Another way to understand this is that the two plates being charged are farther apart. In free space, if we move plates farther apart, the capacitance is reduced, because the field strength is reduced. By connecting capacitors in series, we are virtually moving plates apart. Of course we can place the capacitors closer or farther on the circuit board, but we have now have two gaps instead of one between the top-most plate and the bottom-most plate. This reduces capacitance.
Best Answer
No, when you put capacitors in series, the capacitance is reduced. Here's one reason why. The energy \$W\$ in a capacitor is:
$$ W = \frac{1}{2}CV^2 $$
For your two 150F capacitors, each charged to 2.7V, the total stored energy is:
$$ \frac{1}{2} 150F (2.7V)^2 \cdot 2= 1093.5J $$
If you put them in series, and you somehow now had a 150F capacitor at 5.4V, then you would have the energy:
$$ \frac{1}{2} 150F (5.4V)^2 = 2187J $$
Somehow, you have created energy, which I'm told, violates some fundamental properties of the universe as we understand it. We know what actually happens with two identical capacitors in series is that the capacitance is halved. In that case, the energy you have after connecting them in series is:
$$ \frac{1}{2} 75F (5.4V)^2 = 1093.5J $$
You see, the capacitance is halved, but the stored energy is the same as the two capacitors charged separately, as you'd expect.

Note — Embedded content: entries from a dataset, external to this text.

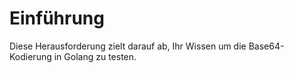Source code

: # Einführung

Diese Herausforderung zielt darauf ab, Ihr Wissen um die Base64-Kodierung in Golang zu testen.
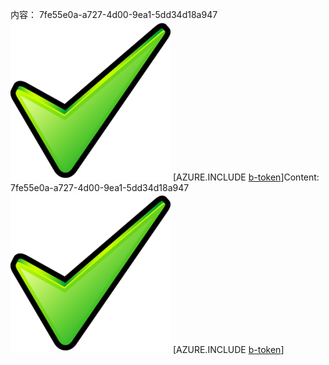 <span data-ttu-id="bba8d-101">内容： 7fe55e0a-a727-4d00-9ea1-5dd34d18a947![图像](aa3728b0-ac31-456c-9c94-868bd206c8ac.png)
[AZURE.INCLUDE [b-token](a1202e50-9180-45fd-bfc0-86311c3360fe.md)]</span><span class="sxs-lookup"><span data-stu-id="bba8d-101">Content: 7fe55e0a-a727-4d00-9ea1-5dd34d18a947![image](aa3728b0-ac31-456c-9c94-868bd206c8ac.png)
[AZURE.INCLUDE [b-token](a1202e50-9180-45fd-bfc0-86311c3360fe.md)]</span></span>

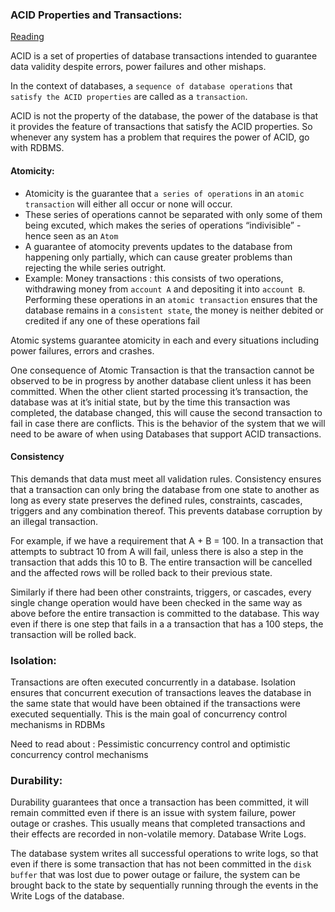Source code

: ### ACID Properties and Transactions: 

[Reading](https://en.wikipedia.org/wiki/ACID#Atomicity)

ACID is a set of properties of database transactions intended to guarantee data validity despite errors, power failures and other mishaps.

In the context of databases, a `sequence of database operations` that `satisfy the ACID properties` are called as a `transaction`.

ACID is not the property of the database, the power of the database is that it provides the feature of transactions that satisfy the ACID properties. So whenever any system has a problem that requires the power of ACID, go with RDBMS.

#### Atomicity:
- Atomicity is the guarantee that `a series of operations` in an `atomic transaction` will either all occur or none will occur.
- These series of operations cannot be separated with only some of them being excuted, which makes the series of operations “indivisible” - hence seen as an `Atom`
- A guarantee of atomocity prevents updates to the database from happening only partially, which can cause greater problems than rejecting the while series outright. 
- Example: Money transactions : this consists of two operations, withdrawing money from `account A` and depositing it into `account B`. Performing these operations in an `atomic transaction` ensures that the database remains in a `consistent state`, the money is neither debited or credited if any one of these operations fail

Atomic systems guarantee atomicity in each and every situations including power failures, errors and crashes. 

One consequence of Atomic Transaction is that the transaction cannot be observed to be in progress by another database client unless it has been committed. When the other client started processing it’s transaction, the database was at it’s initial state, but by the time this transaction was completed, the database changed, this will cause the second transaction to fail in case there are conflicts. This is the behavior of the system that we will need to be aware of when using Databases that support ACID transactions.
#### Consistency

This demands that data must meet all validation rules. Consistency ensures that a transaction can only bring the database from one state to another as long as every state preserves the defined rules, constraints, cascades, triggers and any combination thereof. This prevents database corruption by an illegal transaction.

For example, if we have a requirement that A + B = 100. In a transaction that attempts to subtract 10 from A will fail, unless there is also a step in the transaction that adds this 10 to B. The entire transaction will be cancelled and the affected rows will be rolled back to their previous state. 

Similarly if there had been other constraints, triggers, or cascades, every single change operation would have been checked in the same way as above before the entire transaction is committed to the database. This way even if there is one step that fails in a a transaction that has a 100 steps, the transaction will be rolled back.

### Isolation:

Transactions are often executed concurrently in a database. Isolation ensures that concurrent execution of transactions leaves the database in the same state that would have been obtained if the transactions were executed sequentially. This is the main goal of concurrency control mechanisms in RDBMs

Need to read about : Pessimistic concurrency control and optimistic concurrency control mechanisms

### Durability:

Durability guarantees that once a transaction has been committed, it will remain committed even if there is an issue with system failure, power outage or crashes. This usually means that completed transactions and their effects are recorded in non-volatile memory. Database Write Logs.

The database system writes all successful operations to write logs, so that even if there is some transaction that has not been committed in the `disk buffer` that was lost due to power outage or failure, the system can be brought back to the state by sequentially running through the events in the Write Logs of the database. 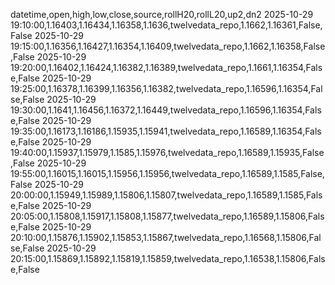 datetime,open,high,low,close,source,rollH20,rollL20,up2,dn2
2025-10-29 19:10:00,1.16403,1.16434,1.16358,1.1636,twelvedata_repo,1.1662,1.16361,False,False
2025-10-29 19:15:00,1.16356,1.16427,1.16354,1.16409,twelvedata_repo,1.1662,1.16358,False,False
2025-10-29 19:20:00,1.16402,1.16424,1.16382,1.16389,twelvedata_repo,1.1661,1.16354,False,False
2025-10-29 19:25:00,1.16378,1.16399,1.16356,1.16382,twelvedata_repo,1.16596,1.16354,False,False
2025-10-29 19:30:00,1.1641,1.16456,1.16372,1.16449,twelvedata_repo,1.16596,1.16354,False,False
2025-10-29 19:35:00,1.16173,1.16186,1.15935,1.15941,twelvedata_repo,1.16589,1.16354,False,False
2025-10-29 19:40:00,1.15937,1.15979,1.1585,1.15976,twelvedata_repo,1.16589,1.15935,False,False
2025-10-29 19:55:00,1.16015,1.16015,1.15956,1.15956,twelvedata_repo,1.16589,1.1585,False,False
2025-10-29 20:00:00,1.15949,1.15989,1.15806,1.15807,twelvedata_repo,1.16589,1.1585,False,False
2025-10-29 20:05:00,1.15808,1.15917,1.15808,1.15877,twelvedata_repo,1.16589,1.15806,False,False
2025-10-29 20:10:00,1.15876,1.15902,1.15853,1.15867,twelvedata_repo,1.16568,1.15806,False,False
2025-10-29 20:15:00,1.15869,1.15892,1.15819,1.15859,twelvedata_repo,1.16538,1.15806,False,False
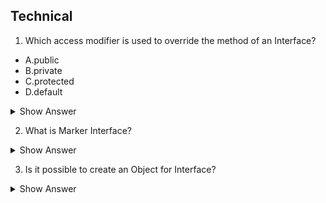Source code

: ## Technical

1. Which access modifier is used to override the method of an Interface?

- A.public
- B.private
- C.protected
- D.default

<details>
<summary>Show Answer</summary>

<b>Ans:</b> A
  
<details>
  
<summary><b>Explanation</b>:</summary>
  
> All the methods in an interface are public by default and It is not possible to alter the access modifier while overriding the method.
    
</details>
  
</details>

2. What is Marker Interface?

<details>
<summary>Show Answer</summary>

<b>Ans:</b> A
 <details>
  <summary><b>Explanation:</b></summary> 
    
>	Marker Interfaces are empty Interfaces (no fields or methods).
> Marker interfaces are used to pass the information to JVM that a certain object of a class can implement methods like Serializable, Cloneable etc.

  </details>
</details>

3. Is it possible to create an Object for Interface?

<details>
<summary>Show Answer</summary>  
<b>Ans:</b> No 
<details>
  
  <summary><b>Explanation:</b></summary> 
    
>	Interfaces contain abstract methods , Which means only method declerations are present but not implementation, so there is no purpose of an Object, But one can create an Object for a class that implements Interface and reference it to the Interface. 

  </details>
</details>












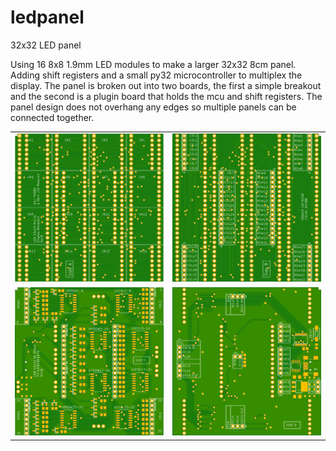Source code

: # ledpanel
32x32 LED panel

Using 16 8x8 1.9mm LED modules to make a larger 32x32 8cm panel.
Adding shift registers and a small py32 microcontroller to multiplex the display.
The panel is broken out into two boards, the first a simple breakout and the
second is a plugin board that holds the mcu and shift registers. The panel
design does not overhang any edges so multiple panels can be connected together.

<table>
  <tr>
    <td> <img src="Hardware/common/images/common-Top.png"></td>
    <td> <img src="Hardware/common/images/common-Bot.png"></td>
  </tr>
  <tr>
    <td> <img src="Hardware/py32f030f18p6/images/py32f030f18p6-led-Top.png"></td>
    <td> <img src="Hardware/py32f030f18p6/images/py32f030f18p6-led-Bot.png"></td>
  </tr>
</table>
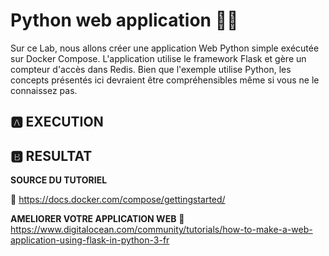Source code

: # Python web application 🐍🐳

Sur ce Lab, nous allons créer une application Web Python simple exécutée sur Docker Compose. L'application utilise le framework Flask et gère un compteur d'accès dans Redis. Bien que l'exemple utilise Python, les concepts présentés ici devraient être compréhensibles même si vous ne le connaissez pas.

## :a: EXECUTION

## :b: RESULTAT

**SOURCE DU TUTORIEL**

📌 https://docs.docker.com/compose/gettingstarted/

**AMELIORER VOTRE APPLICATION WEB**
📌 https://www.digitalocean.com/community/tutorials/how-to-make-a-web-application-using-flask-in-python-3-fr
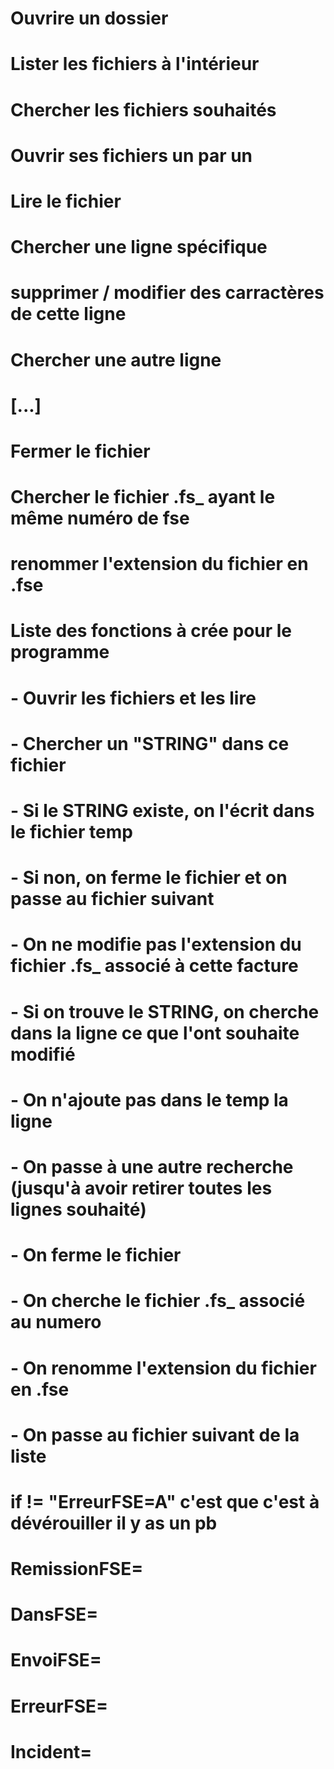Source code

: # Ouvrire un dossier
# Lister les fichiers à l'intérieur
# Chercher les fichiers souhaités
# Ouvrir ses fichiers un par un
# Lire le fichier
# Chercher une ligne spécifique
# supprimer / modifier des carractères de cette ligne
# Chercher une autre ligne
# [...]
# Fermer le fichier
# Chercher le fichier .fs_ ayant le même numéro de fse
# renommer l'extension du fichier en .fse


# Liste des fonctions à crée pour le programme
# - Ouvrir les fichiers et les lire
# - Chercher un "STRING" dans ce fichier
# - Si le STRING existe, on l'écrit dans le fichier temp
# - Si non, on ferme le fichier et on passe au fichier suivant
# - On ne modifie pas l'extension du fichier .fs_ associé à cette facture
# - Si on trouve le STRING, on cherche dans la ligne ce que l'ont souhaite modifié
# - On n'ajoute pas dans le temp la ligne
# - On passe à une autre recherche (jusqu'à avoir retirer toutes les lignes souhaité)
# - On ferme le fichier
# - On cherche le fichier .fs_ associé au numero
# - On renomme l'extension du fichier en .fse
# - On passe au fichier suivant de la liste



# if != "ErreurFSE=A" c'est que c'est à dévérouiller il y as un pb
# RemissionFSE=
# DansFSE=
# EnvoiFSE=
# ErreurFSE=
# Incident=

Here's where you are confused: capacitance is not capacity. Capacitance is a measure of how much electric charge it takes to make a change in voltage:
$$ C = Q/V $$ $$ V = Q/C $$ $$ VC = Q $$
Thus, a farad is a coulomb per volt. (A coulomb is an ampere-second). So say you have a \$1F\$ capacitor, and you move \$1A\$ for \$1s\$ through it. You have moved \$1C\$ of charge, and the voltage across the capacitor will have changed \$1V\$:
$$ 1F = 1C/V $$ $$ V = 1C/1F $$ $$ V = 1V $$
So why does putting two capacitors in series halve the capacitance?
simulate this circuit – Schematic created using CircuitLab
Consider circuit A. If \$10C\$ of charge moves through I1, then this same charge must flow through C1 (where else would it go?), and the voltage will change by:
$$ 10C/150F \approx 66mV $$
Now consider circuit B. If \$10C\$ of charge moves through I2, that charge flows through C2 and C3. Looking at each capacitor individually, the same charge has moved as before, and the voltage of each will change again by \$66mV\$. But, they are in series, so the voltage of the two considered together has changed by \$133mV\$. What's the capacitance?
$$ 10C/133mV \approx 75F $$
For every bit of charge you move through I2, you charge two capacitors at once, so the voltage changes twice as fast, so the capacitance is halved. But, to get that charge to move you had to apply a higher voltage (because the voltage increased faster), so the stored energy is the same as if you had charged them separately.